LISTED RECORDS –
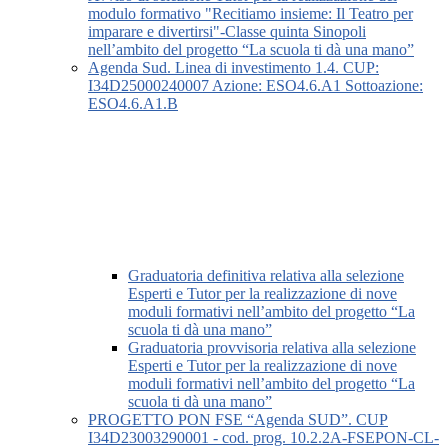
modulo formativo "Recitiamo insieme: Il Teatro per
imparare e divertirsi"-Classe quinta Sinopoli
nell’ambito del progetto “La scuola ti dà una mano”
Agenda Sud. Linea di investimento 1.4. CUP:
I34D25000240007 Azione: ESO4.6.A1 Sottoazione:
ESO4.6.A1.B
Graduatoria definitiva relativa alla selezione
Esperti e Tutor per la realizzazione di nove
moduli formativi nell’ambito del progetto “La
scuola ti dà una mano”
Graduatoria provvisoria relativa alla selezione
Esperti e Tutor per la realizzazione di nove
moduli formativi nell’ambito del progetto “La
scuola ti dà una mano”
PROGETTO PON FSE “Agenda SUD”. CUP
I34D23003290001 - cod. prog. 10.2.2A-FSEPON-CL-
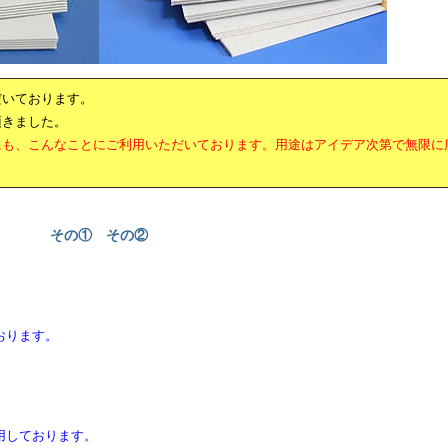
だいております。
頂きました。
にも、こんなことにご利用いただいております。用途はアイデア次第で無限に
その①
その②
おります。
用しております。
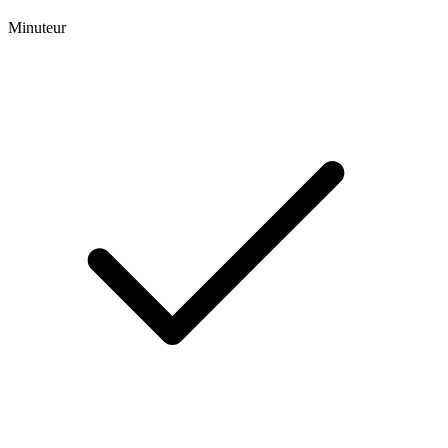
Minuteur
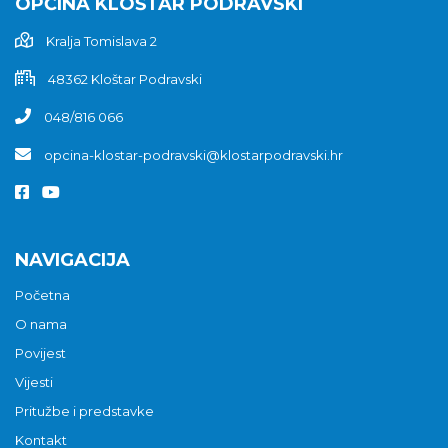
OPĆINA KLOŠTAR PODRAVSKI
Kralja Tomislava 2
48362 Kloštar Podravski
048/816 066
opcina-klostar-podravski@klostarpodravski.hr
NAVIGACIJA
Početna
O nama
Povijest
Vijesti
Pritužbe i predstavke
Kontakt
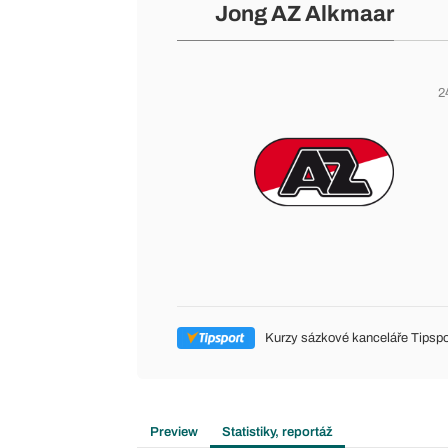
Jong AZ Alkmaar
2
Kurzy sázkové kanceláře Tipspo
Preview
Statistiky, reportáž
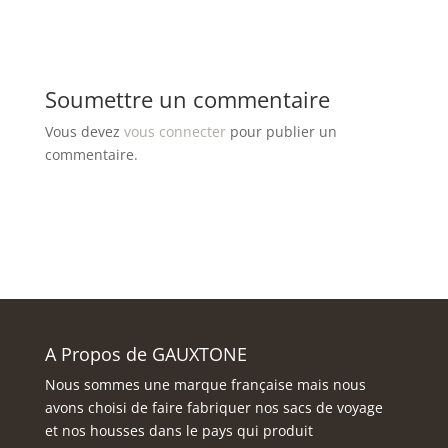
sur
la
page
Soumettre un commentaire
du
produit
Vous devez
vous connecter
pour publier un
commentaire.
A Propos de GAUXTONE
Nous sommes une marque française mais nous
avons choisi de faire fabriquer nos sacs de voyage
et nos housses dans le pays qui produit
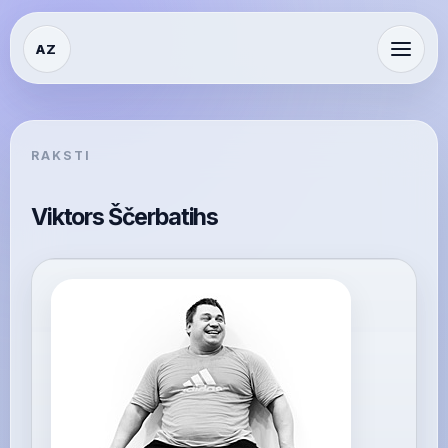
AZ
RAKSTI
Viktors Ščerbatihs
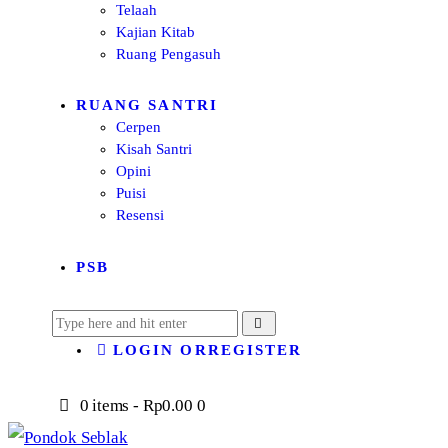
Telaah
Kajian Kitab
Ruang Pengasuh
RUANG SANTRI
Cerpen
Kisah Santri
Opini
Puisi
Resensi
PSB
LOGIN OR
REGISTER
0 items
-
Rp0.00
0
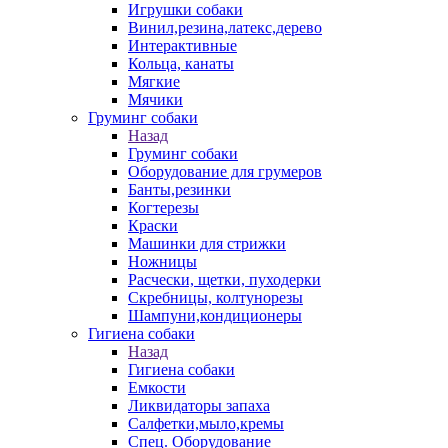
Игрушки собаки
Винил,резина,латекс,дерево
Интерактивные
Кольца, канаты
Мягкие
Мячики
Груминг собаки
Назад
Груминг собаки
Оборудование для грумеров
Банты,резинки
Когтерезы
Краски
Машинки для стрижки
Ножницы
Расчески, щетки, пуходерки
Скребницы, колтунорезы
Шампуни,кондиционеры
Гигиена собаки
Назад
Гигиена собаки
Емкости
Ликвидаторы запаха
Салфетки,мыло,кремы
Спец. Оборудование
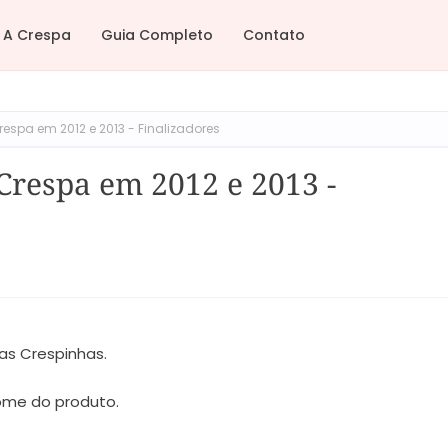
A Crespa
Guia Completo
Contato
respa em 2012 e 2013 - Finalizadores
Crespa em 2012 e 2013 -
as Crespinhas.
nome do produto.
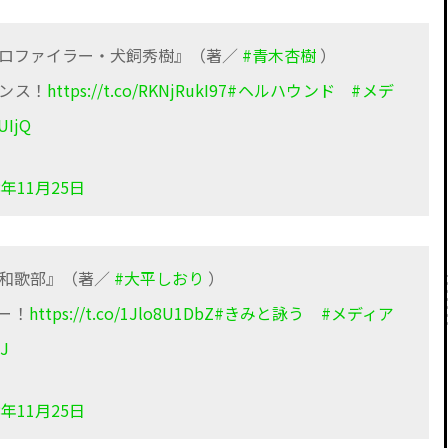
プロファイラー・犬飼秀樹』（著／
#青木杏樹
）
ペンス！
https://t.co/RKNjRukI97
#ヘルハウンド
#メデ
UIjQ
8年11月25日
校和歌部』（著／
#大平しおり
）
ー！
https://t.co/1Jlo8U1DbZ
#きみと詠う
#メディア
HJ
8年11月25日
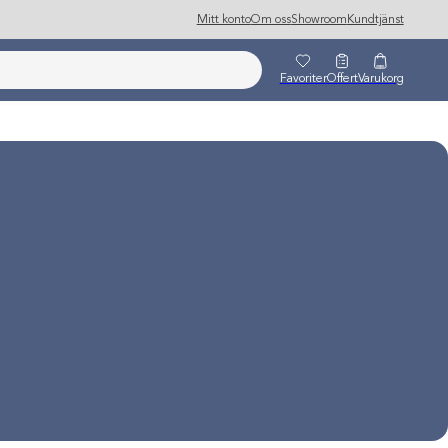
Mitt konto
Om oss
Showroom
Kundtjänst
Favoriter
Offert
Varukorg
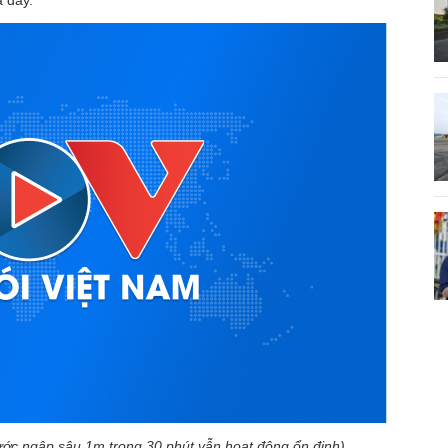
ã đầy.
ớc ngập sâu 1m trong 30 phút vẫn hoạt động ổn định).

JOB –
Copy every line of text in the material above word for word, leaving the pictures out of your answer.

EXERCISE RESPONSE –
modulo formativo "Recitiamo insieme: Il Teatro per
imparare e divertirsi"-Classe quinta Sinopoli
nell’ambito del progetto “La scuola ti dà una mano”
Agenda Sud. Linea di investimento 1.4. CUP:
I34D25000240007 Azione: ESO4.6.A1 Sottoazione:
ESO4.6.A1.B
Graduatoria definitiva relativa alla selezione
Esperti e Tutor per la realizzazione di nove
moduli formativi nell’ambito del progetto “La
scuola ti dà una mano”
Graduatoria provvisoria relativa alla selezione
Esperti e Tutor per la realizzazione di nove
moduli formativi nell’ambito del progetto “La
scuola ti dà una mano”
PROGETTO PON FSE “Agenda SUD”. CUP
I34D23003290001 - cod. prog. 10.2.2A-FSEPON-CL-
だいております。
頂きました。
にも、こんなことにご利用いただいております。用途はアイデア次第で無限に
その①
その②
おります。
用しております。
Minuteur
OPĆINA KLOŠTAR PODRAVSKI
Kralja Tomislava 2
48362 Kloštar Podravski
048/816 066
opcina-klostar-podravski@klostarpodravski.hr
NAVIGACIJA
Početna
O nama
Povijest
Vijesti
Pritužbe i predstavke
Kontakt
Jong AZ Alkmaar
2
Kurzy sázkové kanceláře Tipspo
Preview
Statistiky, reportáž
sur
la
page
Soumettre un commentaire
du
produit
Vous devez
vous connecter
pour publier un
commentaire.
A Propos de GAUXTONE
Nous sommes une marque française mais nous
avons choisi de faire fabriquer nos sacs de voyage
et nos housses dans le pays qui produit
AZ
RAKSTI
Viktors Ščerbatihs
Telaah
Kajian Kitab
Ruang Pengasuh
RUANG SANTRI
Cerpen
Kisah Santri
Opini
Puisi
Resensi
PSB
LOGIN OR
REGISTER
0 items
-
Rp0.00
0
Игрушки собаки
Винил,резина,латекс,дерево
Интерактивные
Кольца, канаты
Мягкие
Мячики
Груминг собаки
Назад
Груминг собаки
Оборудование для грумеров
Банты,резинки
Когтерезы
Краски
Машинки для стрижки
Ножницы
Расчески, щетки, пуходерки
Скребницы, колтунорезы
Шампуни,кондиционеры
Гигиена собаки
Назад
Гигиена собаки
Емкости
Ликвидаторы запаха
Салфетки,мыло,кремы
Спец. Оборудование
A Crespa
Guia Completo
Contato
respa em 2012 e 2013 - Finalizadores
Crespa em 2012 e 2013 -
as Crespinhas.
nome do produto.
プロファイラー・犬飼秀樹』（著／
#青木杏樹
）
ペンス！
https://t.co/RKNjRukI97
#ヘルハウンド
#メデ
UIjQ
8年11月25日
校和歌部』（著／
#大平しおり
）
ー！
https://t.co/1Jlo8U1DbZ
#きみと詠う
#メディア
HJ
8年11月25日
Mitt konto
Om oss
Showroom
Kundtjänst
Favoriter
Offert
Varukorg
ã đầy.
ớc ngập sâu 1m trong 30 phút vẫn hoạt động ổn định).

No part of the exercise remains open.